Longitudinal cohort studies often collect both repeated measurements of longitudinal outcomes and times to clinical events whose occurrence precludes further longitudinal measurements. Although joint modeling of the clinical events and the longitudinal data can be used to provide valid statistical inference for target estimands in certain contexts, the application of joint models in medical literature is currently rather restricted because of the complexity of the joint models and the intensive computation involved. We propose a multiple imputation approach to jointly impute missing data of both the longitudinal and clinical event outcomes. With complete imputed datasets, analysts are then able to use simple and transparent statistical methods and standard statistical software to perform various analyses without dealing with the complications of missing data and joint modeling. We show that the proposed multiple imputation approach is flexible and easy to implement in practice. Numerical results are also provided to demonstrate its performance. Copyright © 2015 John Wiley & Sons, Ltd.

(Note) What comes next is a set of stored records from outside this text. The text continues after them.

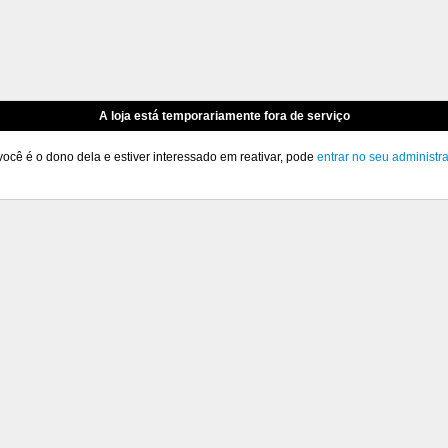
A loja está temporariamente fora de serviço
você é o dono dela e estiver interessado em reativar, pode
entrar no seu administr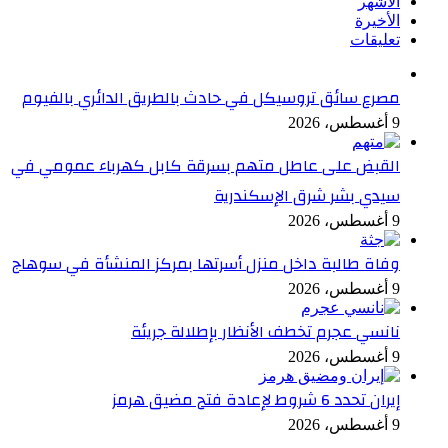
الأشهر
الأخيرة
تعليقات
مصرع سائق تروسيكل في حادث بالطريق الدائري بالفيوم
9 أغسطس، 2026
القبض على عاطل متهم بسرقة كابل كهرباء عمومي في
سيدي بشر شرق الإسكندرية
9 أغسطس، 2026
وفاة طالبة داخل منزل أسرتها بمركز المنشأة في سوهاج
9 أغسطس، 2026
نانسي عجرم تخطف الأنظار بإطلالة جريئة
9 أغسطس، 2026
إيران تحدد 6 شروط لإعادة فتح مضيق هرمز
9 أغسطس، 2026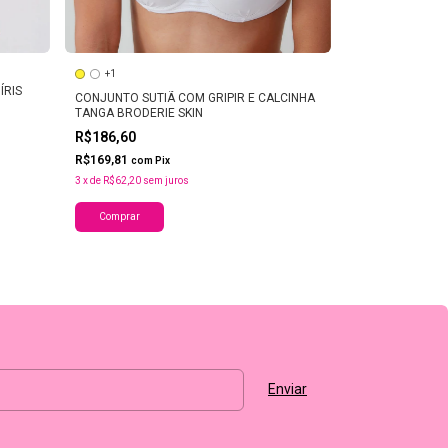
+1
SUTIÃ COM BO
ÍRIS
CONJUNTO SUTIÃ COM GRIPIR E CALCINHA
R$135,80
TANGA BRODERIE SKIN
R$123,58
com
Pi
R$186,60
2
x
de
R$67,90
sem 
R$169,81
com
Pix
Comprar
3
x
de
R$62,20
sem juros
Comprar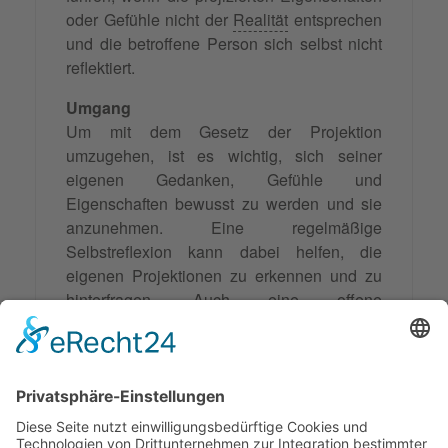
oder Gefühle nicht der
Realität
entsprechen
und die betroffene Person sich selbst nicht
reflektiert.
Umgang
Um mit dem Gesetz der Projektion
umzugehen, ist es wichtig, sich seiner
eigenen Gedanken, Gefühle und
Eigenschaften bewusst zu werden und sie
anzunehmen. Eine regelmäßige
Selbstreflexion kann dabei helfen, die
eigenen Projektionen zu erkennen und zu
hinterfragen. Auch eine offene
Kommunikation
mit anderen und die
Bereitschaft, sich mit Kritik
auseinanderzusetzen, können dazu
beitragen, das Gesetz der Projektion zu
überwinden.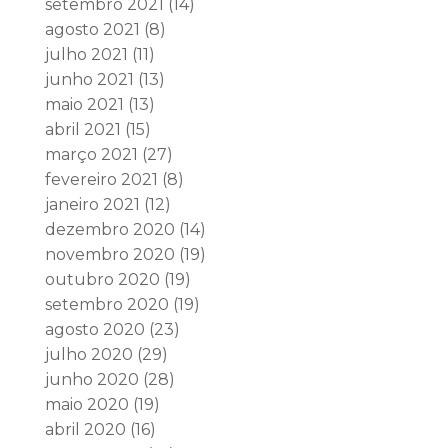
setembro 2021
(14)
agosto 2021
(8)
julho 2021
(11)
junho 2021
(13)
maio 2021
(13)
abril 2021
(15)
março 2021
(27)
fevereiro 2021
(8)
janeiro 2021
(12)
dezembro 2020
(14)
novembro 2020
(19)
outubro 2020
(19)
setembro 2020
(19)
agosto 2020
(23)
julho 2020
(29)
junho 2020
(28)
maio 2020
(19)
abril 2020
(16)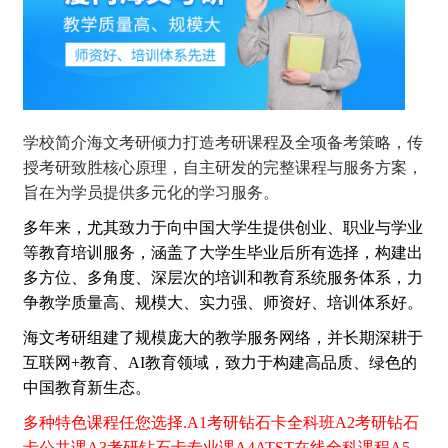
学校简介海文考研倾力打造考研课程及全项备考策略，传
授考研致胜核心原理，自主研发的完整课程与服务方案，
旨在为学员提供多元化的学习服务。
多年来，尤其致力于向中国大学生提供创业、职业与学业
等教育培训服务，涵盖了大学生毕业后所有选择，构建出
多方位、多角度、深层次的培训和教育系统服务体系，力
争教学质量高、规模大、实力强、师资好、培训体系好。
海文考研组建了规模庞大的教学服务网络，并长期深耕于
互联网+教育、AI教育领域，致力于构建高品质、绿色的
中国教育新生态。
多种特色课程任您选择.A1考研钻石卡全科班A2考研钻石
卡公共课A3考研钻石卡专业课A4ATST在线全科课程A5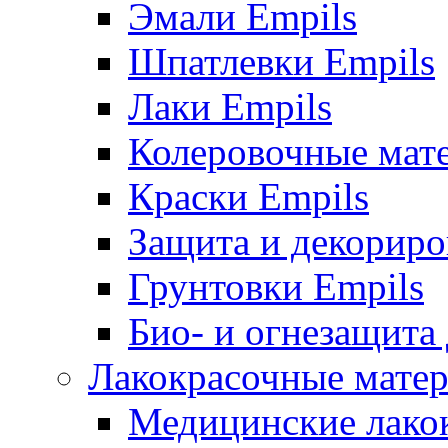
Эмали Empils
Шпатлевки Empils
Лаки Empils
Колеровочные мат
Краски Empils
Защита и декориро
Грунтовки Empils
Био- и огнезащита
Лакокрасочные матер
Медицинские лако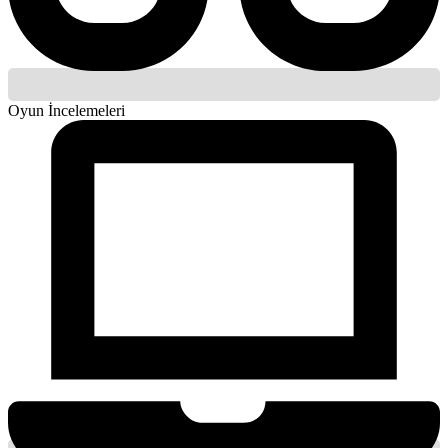
Oyun İncelemeleri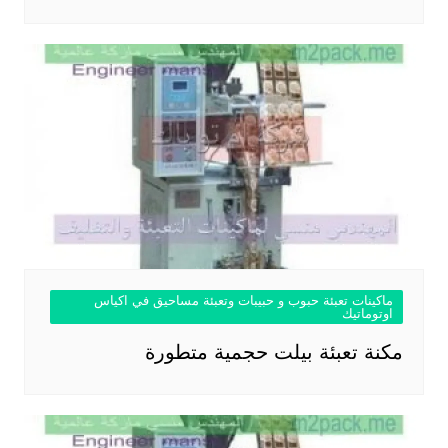
ماكينات تعبئة حبوب و حبيبات وتعبئة مساحيق في اكياس
اوتوماتيك
مكنة تعبئة بيلت حجمية متطورة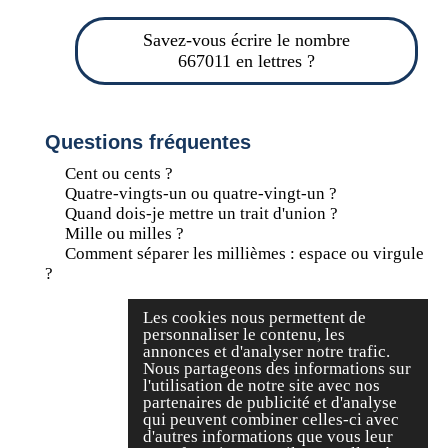
Savez-vous écrire le nombre
667011 en lettres ?
Questions fréquentes
Cent ou cents ?
Quatre-vingts-un ou quatre-vingt-un ?
Quand dois-je mettre un trait d'union ?
Mille ou milles ?
Comment séparer les millièmes : espace ou virgule
?
Les cookies nous permettent de
personnaliser le contenu, les
annonces et d'analyser notre trafic.
Nous partageons des informations sur
l'utilisation de notre site avec nos
partenaires de publicité et d'analyse
qui peuvent combiner celles-ci avec
d'autres informations que vous leur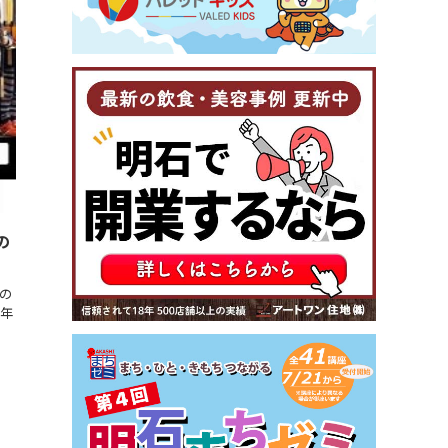
の
の
6年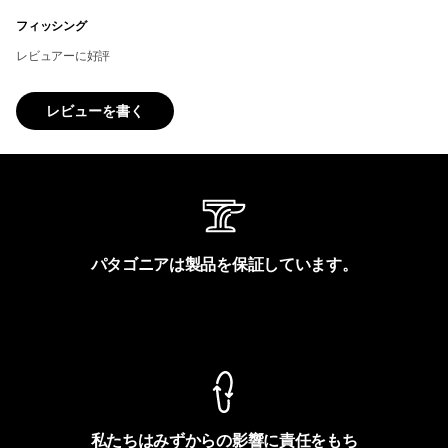
フィッシング
レビュアーに好評
レビューを書く
パタゴニアは製品を保証しています。
製品保証を見る
私たちはみずからの影響に責任をもち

纵向队列研究通常会收集纵向结局的重复测量数据以及临床事件发生的时间,而临床事件一旦发生就无法进行进一步的纵向测量。尽管在某些情况下,临床事件和纵向数据的联合建模可用于为目标估计量提供有效的统计推断,但由于联合模型的复杂性和所涉及的密集计算,联合模型在医学文献中的应用目前相当有限。我们提出一种多重填补方法,用于联合填补纵向和临床事件结局的缺失数据。有了完整的填补数据集,分析师就能够使用简单透明的统计方法和标准统计软件来进行各种分析,而无需处理缺失数据和联合建模的复杂性。我们表明,所提出的多重填补方法在实践中灵活且易于实施。还提供了数值结果以证明其性能。版权所有© 2015约翰·威利父子有限公司。